> _EXERCISE_
Starting with the line that contains "As balizas e", give again exactly and only each line through the end of the records; include the last line and exclude pictures.

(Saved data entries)
- - - - -
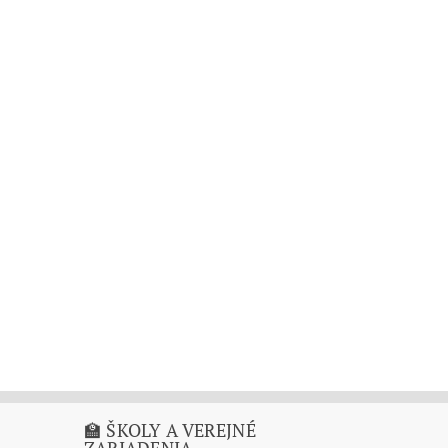
🏫 ŠKOLY A VEREJNÉ
ZARIADENIA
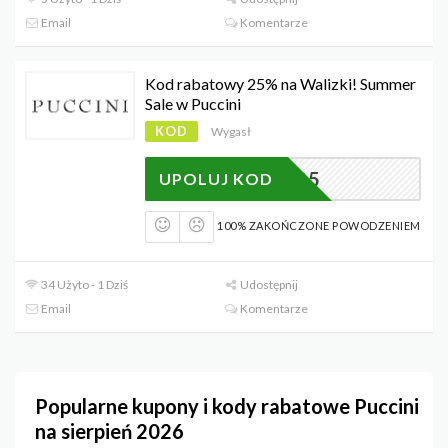
Email
Komentarze
Kod rabatowy 25% na Walizki! Summer
Sale w Puccini
KOD
Wygasł
SALE25
UPOLUJ KOD
100% ZAKOŃCZONE POWODZENIEM
34 Użyto - 1 Dziś
Udostępnij
Email
Komentarze
Popularne kupony i kody rabatowe Puccini
na sierpień 2026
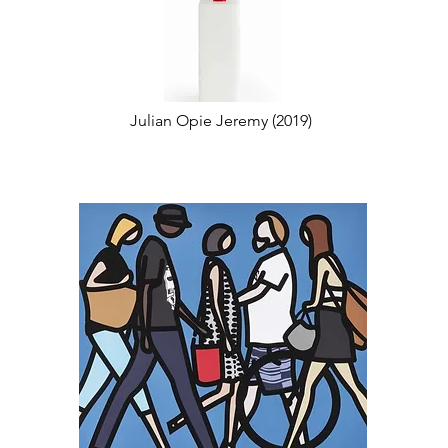
Julian Opie Jeremy (2019)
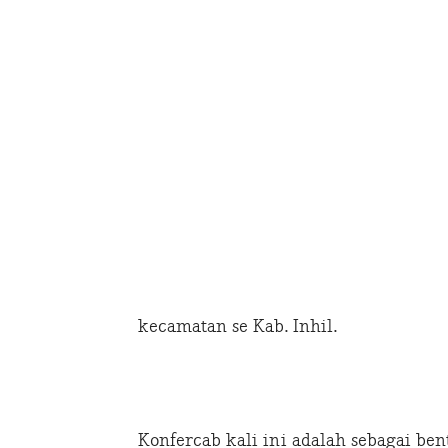
kecamatan se Kab. Inhil.
Konfercab kali ini adalah sebagai b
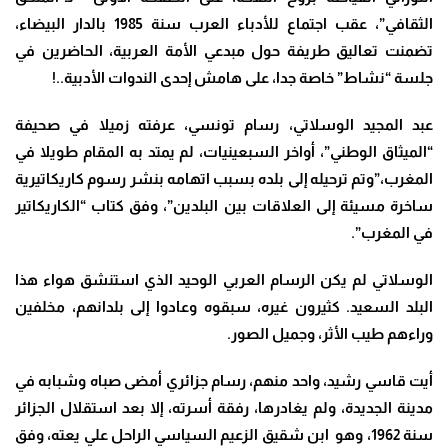
الثقافي”، عقب اجتماع للأدباء العرب سنة 1985 بالدار البيضاء،
تضمنت تعاليق طريفة حول مبدعي الأمة العربية، الحاضرين في
جلسة “نشاط” خاصة جدا، على هامش إحدى الندوات الأدبية..!
عبد المجيد الوسلاتي، رسام تونسي، عرفته زميلا في صحيفة
“الميثاق الوطني”، أواخر السبعينيات، لم يمتد به المقام طويلا في
المغرب،”وتم ترحيله إلى بلده بسبب اتهامه بنشر رسوم كاريكاتيرية
ساخرة مسيئة إلى العلاقات بين البلدين”، وفق كتاب “الكاريكاتير
في المغرب”.
الوسلاتي لم يكن الرسام العربي الوحيد الذي استنشق هواء هذا
البلد السعيد. كثيرون غيره، سبقوه وعادوا إلى بلدانهم، مخلفين
وراءهم طيب الأثر، وجميل الصور.
أيت قاسي رشيد، واحد منهم، رسام جزائري أمضى صباه وشبابه في
مدينة الجديدة، ولم يغادرها، رفقة أسرته، إلا بعد استقلال الجزائر
سنة 1962، وهو ابن شقيق الزعيم السياسي الراحل علي يعته، وفق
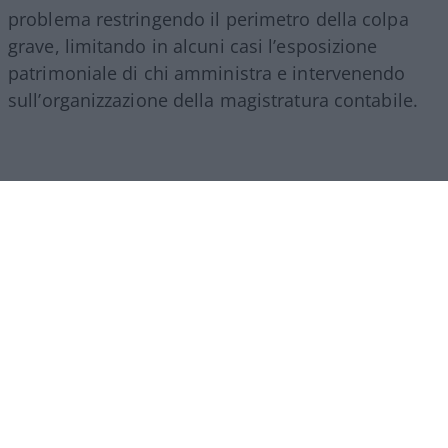
problema restringendo il perimetro della colpa
grave, limitando in alcuni casi l’esposizione
patrimoniale di chi amministra e intervenendo
sull’organizzazione della magistratura contabile.
Obiettivi comprensibili, ma forse come si ripete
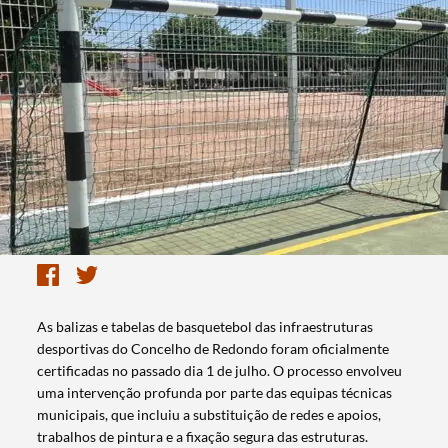
As balizas e tabelas de basquetebol das infraestruturas
desportivas do Concelho de Redondo foram oficialmente
certificadas no passado dia 1 de julho. O processo envolveu
uma intervenção profunda por parte das equipas técnicas
municipais, que incluiu a substituição de redes e apoios,
trabalhos de pintura e a fixação segura das estruturas.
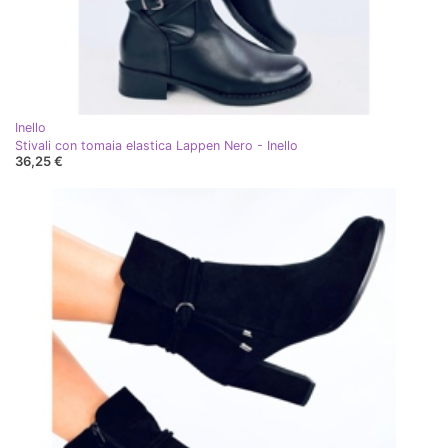
Inello
Stivali con tomaia elastica Lappen Nero - Inello
36,25 €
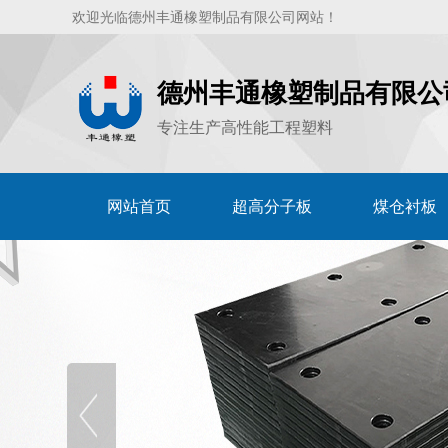
欢迎光临德州丰通橡塑制品有限公司网站！
德州丰通橡塑制品有限公
专注生产高性能工程塑料
网站首页
超高分子板
煤仓衬板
- - - - -
> _EXERCISE RESPONSE_
As balizas e tabelas de basquetebol das infraestruturas
desportivas do Concelho de Redondo foram oficialmente
certificadas no passado dia 1 de julho. O processo envolveu
uma intervenção profunda por parte das equipas técnicas
municipais, que incluiu a substituição de redes e apoios,
trabalhos de pintura e a fixação segura das estruturas.
Inello
Stivali con tomaia elastica Lappen Nero - Inello
36,25 €
欢迎光临德州丰通橡塑制品有限公司网站！
德州丰通橡塑制品有限公
专注生产高性能工程塑料
网站首页
超高分子板
煤仓衬板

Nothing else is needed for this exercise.